Natalia! Oh, but you DO have the courage. Everything you need is inside of you. Listen to the nag. But also, if you don’t, it is sure to grow louder.

It took me years to build up the courage to do what I am doing now. I think, in parts, it happens in its own time. But you are on your way because you feel the stir and the nag. It lives in you, so there is no way for you to ignore it now. AH, I just want to give you a gigantic hug because I am pretty sure I know exactly how you feel right now. You’ve got a wild ride ahead of you, but it will be wonderful.


Jen January 6, 2013 at 12:08 pm

Just ran across your blog and got sucked in… We are fellow Portlanders planning to hit the road this spring for exactly the same reasons you list. Faith over fear gets us through our “what if” talks (sounds like many of us worry about bagging groceries when we are 65!).

“We make the choice to live now because who knows what the future holds” – that comment especially spoke to us. Looking forward to keeping up with your adventures, and perhaps our paths will cross on the road or back in Portland someday!


Kim January 14, 2013 at 11:17 pm

Hi Jen, it would be wonderful if our paths crossed, either in Portland or somewhere else in the world.

I can say now, eight months into the trip, that I don’t worry about bagging groceries anymore. I still worry about things, of course, but my fears have shifted a bit. At the moment I worry about having to go home before I want to go home and I worry about getting stuck in a cubicle again. Actually, bagging groceries sounds better than a cubicle! And even if I DO end up bagging groceries as an old lady I will forever know that this trip was worth it. Onward.

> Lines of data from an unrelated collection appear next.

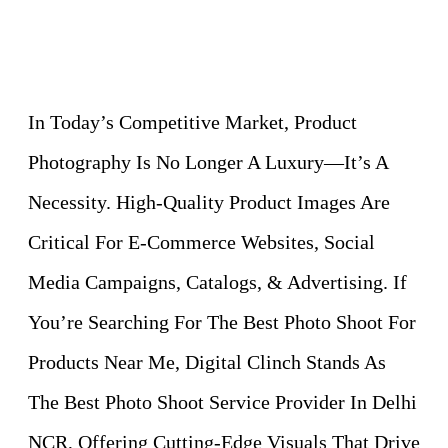
In Today’s Competitive Market, Product
Photography Is No Longer A Luxury—It’s A
Necessity. High-Quality Product Images Are
Critical For E-Commerce Websites, Social
Media Campaigns, Catalogs, & Advertising. If
You’re Searching For The Best Photo Shoot For
Products Near Me, Digital Clinch Stands As
The Best Photo Shoot Service Provider In Delhi
NCR, Offering Cutting-Edge Visuals That Drive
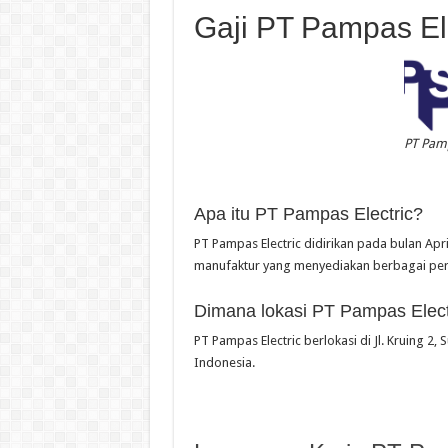
Gaji PT Pampas Ele
PT Pamp
Apa itu PT Pampas Electric?
PT Pampas Electric didirikan pada bulan Ap
manufaktur yang menyediakan berbagai pera
Dimana lokasi PT Pampas Elect
PT Pampas Electric berlokasi di Jl. Kruing 2,
Indonesia.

Claire October 21, 2013 at 1:57 pm

This is an old post, but I’m so glad to read it today. I’ve literally JUST put in my 5 weeks notice at work and am currently feeling all the feelings. I’ve never been more sure of myself, but I’ve also never been more afraid in my life! It’s terrifying and exhilarating. Thank you so much for this post, it makes me feel a lot better (and normal).
Claire recently posted..Changes, Departures, and Destinations


Kim November 9, 2013 at 7:30 am

Oh Claire, don’t I know that feeling!!! Prepare for the terrifying and exhilarating feelings to continue. You’re in for a wild ride but it will be worth the emotional roller coaster.


Melinda February 12, 2015 at 4:17 pm

Hi Kim,
Once again, you have just expressed, oh so eloquently, everything that is running through my head! (I have recently left my full-time job, at age 57, to build a business around long-distance walking in France.)
I sometimes wonder whether living life in a state of mild panic is actually better than living it in a state of dull emptiness but then it has its moments where it all comes together 🙂
It’s good to know I’m not the only one feeling this way!